IT COULD have been different. If Gov. Arnold Schwarzenegger had signed a bill in 2005 legalizing same-sex marriage instead of vetoing it, the California Supreme Court would have been spared the task of deciding, as it probably will this year, whether a voter-approved ban violates the state Constitution's guarantee of equal protection under the law.
But Schwarzenegger said he had to respect Proposition 22, approved in 2000, which states: "Only marriage between a man and a woman is valid or recognized in California." Whether committed same-sex couples will be relieved of second-class status now depends on the state Supreme Court. And as Superior Court Judge Richard A. Kramer's ruling notes, the state Constitution trumps any ballot question and entitles same-sex couples to what he called "the last step in the equation: the right to marriage itself."
In other states, including Massachusetts, courts have focused on the "incidents" of marriage -- such as joint ownership of property, shared custody and survivors' benefits.

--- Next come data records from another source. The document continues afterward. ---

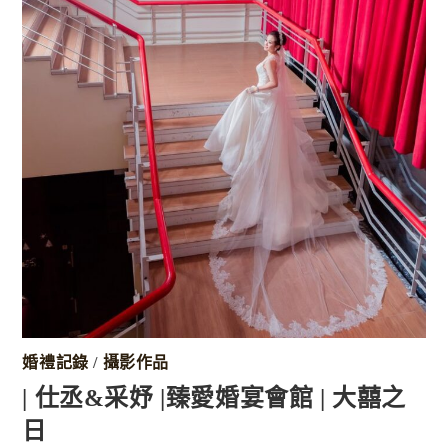
婚禮記錄
/
攝影作品
| 仕丞&采妤 |臻愛婚宴會館 | 大囍之
日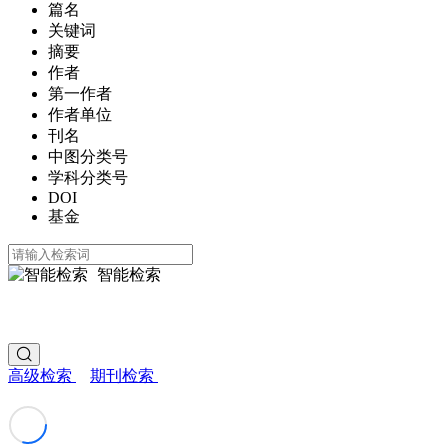
篇名
关键词
摘要
作者
第一作者
作者单位
刊名
中图分类号
学科分类号
DOI
基金
智能检索
高级检索
期刊检索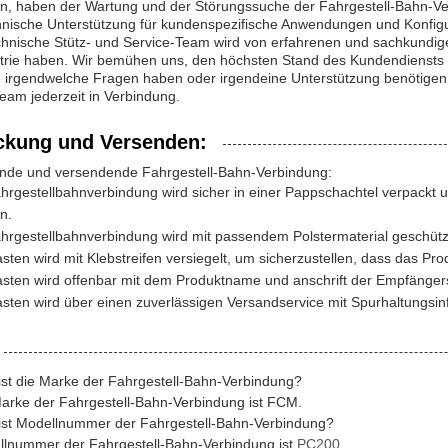
tion, haben der Wartung und der Störungssuche der Fahrgestell-Bahn-
hnische Unterstützung für kundenspezifische Anwendungen und Konfigu
hnische Stütz- und Service-Team wird von erfahrenen und sachkundige
trie haben. Wir bemühen uns, den höchsten Stand des Kundendiensts u
irgendwelche Fragen haben oder irgendeine Unterstützung benötigen, t
eam jederzeit in Verbindung.
ckung und Versenden:
nde und versendende Fahrgestell-Bahn-Verbindung:
hrgestellbahnverbindung wird sicher in einer Pappschachtel verpackt 
n.
hrgestellbahnverbindung wird mit passendem Polstermaterial geschütz
sten wird mit Klebstreifen versiegelt, um sicherzustellen, dass das Pro
sten wird offenbar mit dem Produktname und anschrift der Empfängers 
sten wird über einen zuverlässigen Versandservice mit Spurhaltungsi
ist die Marke der Fahrgestell-Bahn-Verbindung?
Marke der Fahrgestell-Bahn-Verbindung ist FCM.
ist Modellnummer der Fahrgestell-Bahn-Verbindung?
llnummer der Fahrgestell-Bahn-Verbindung ist
PC200
.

Kramer, however, placed the emphasis where it should be: on the word "marriage."
There's the rub for many Californians who are otherwise willing to accept domestic partnerships or civil unions. Political operatives have a term for this position: ABM, or "anything but marriage." The fixation on the M-word is more emotional than logical, and no doubt reflects the fact that the word "marriage" refers to both a civil partnership and a religious rite.